La dieta per le mamme durante l’allattamento

La dieta per le mamme durante l’allattamento

dieta allattamentoLa donna in puerperio che allatta, fornisce al suo bambino 850 ml circa di latte al giorno equivalenti a 750 calorie. Per bilanciare le uscite occorre pertanto un supplemento di circa 500 Kcal al giorno. Tenendo conto che le riserve di grasso della puerpera (2-4 Kg) forniscono circa 250 Kcal al giorno, occorre una dieta durante l’allattamento da 2700 KcalIn termini qualitativi la puerpera necessita giornalmente  di +20 gr di proteine, +400 mg di calcio, +18 mg di ferro.
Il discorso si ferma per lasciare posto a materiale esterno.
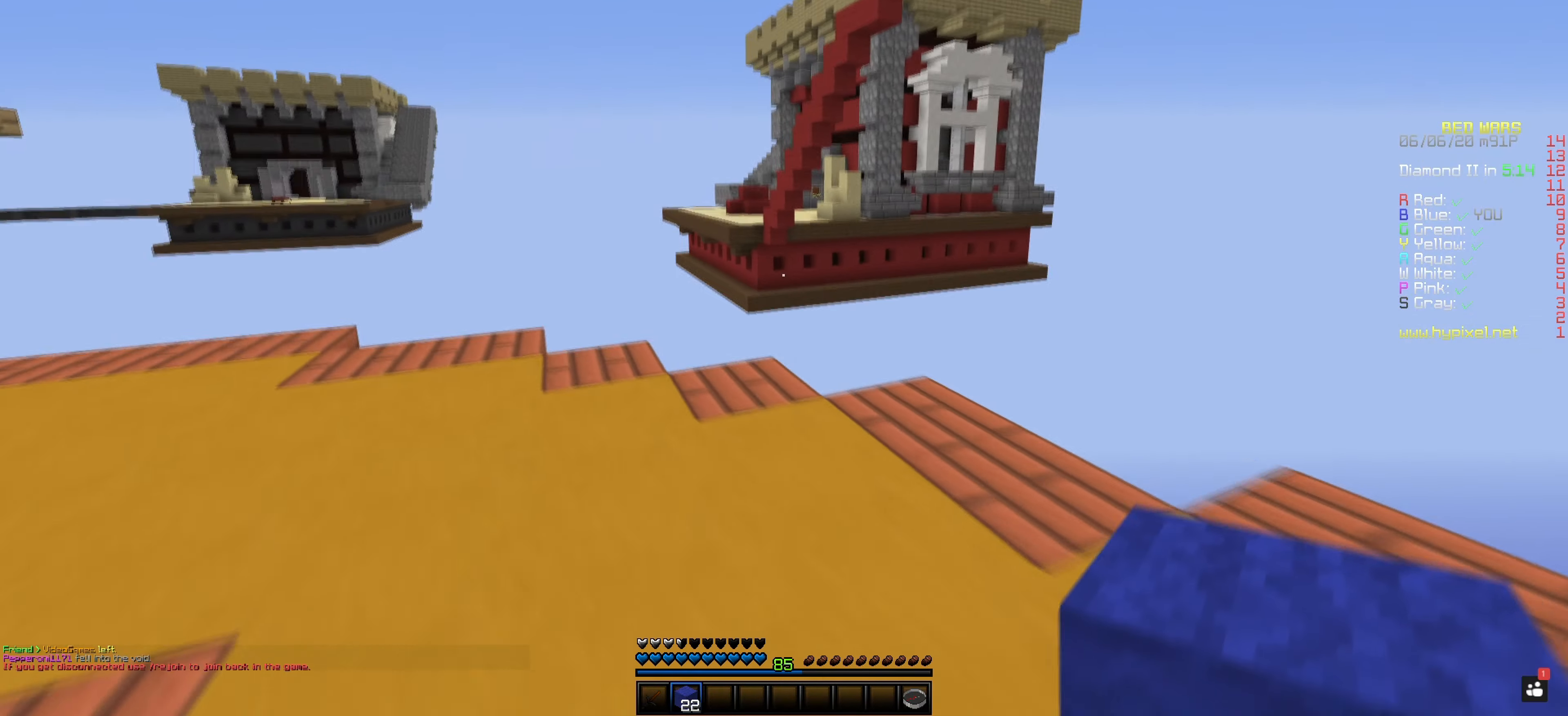
{"keys": [], "mouse": ["left"], "events": [[350, "mouse_left", "down"]]}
Inoltre è necessario equilibrare le aumentate esigenze nutritive e la diminuzione di peso della puerpera con la necessità di conservare tessuti tonici. A colazione, che non va mai trascurata, sarebbe utile una tazza di latte o di yogurt con cereali soffiati, oppure 50 grammi di pane tostato o biscotti con due cucchiai rasi di marmellata.

A pranzo come  primo piatto sono consigliabili i passati e le minestre in brodo. Durante i pasti principali occorre consumare almeno cinque porzioni tra frutta e verdure preferibilmente crude.

Questi alimenti durante l’allattamento, oltre a garantire un equilibrato apporto di vitamine, di minerali e a migliorare la funzionalità intestinale, riducono l’assorbimento del colesterolo e assicurano  un gran senso di sazietà.

Almeno tre volte alla settimana si deve con­sumare pesce fresco, magro e di piccola pezzatura che contengono acidi grassi polinsaturi (Omega 3) e scarsissime percentuali di mercurio, cotto preferibilmente al vapore.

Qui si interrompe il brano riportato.